*Activity:* Give the lines of the listing as a numbered list, leaving out blank lines and the pictures.

Input for this task START

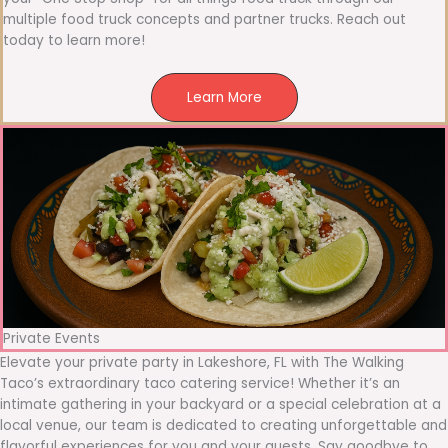
multiple food truck concepts and partner trucks. Reach out
today to learn more!
Learn More
Private Events
Elevate your private party in Lakeshore, FL with The Walking
Taco’s extraordinary taco catering service! Whether it’s an
intimate gathering in your backyard or a special celebration at a
local venue, our team is dedicated to creating unforgettable and
flavorful experiences for you and your guests. Say goodbye to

Input for this task END

*Exercise answer:*
1. multiple food truck concepts and partner trucks. Reach out
2. today to learn more!
3. Learn More
4. Private Events
5. Elevate your private party in Lakeshore, FL with The Walking
6. Taco’s extraordinary taco catering service! Whether it’s an
7. intimate gathering in your backyard or a special celebration at a
8. local venue, our team is dedicated to creating unforgettable and
9. flavorful experiences for you and your guests. Say goodbye to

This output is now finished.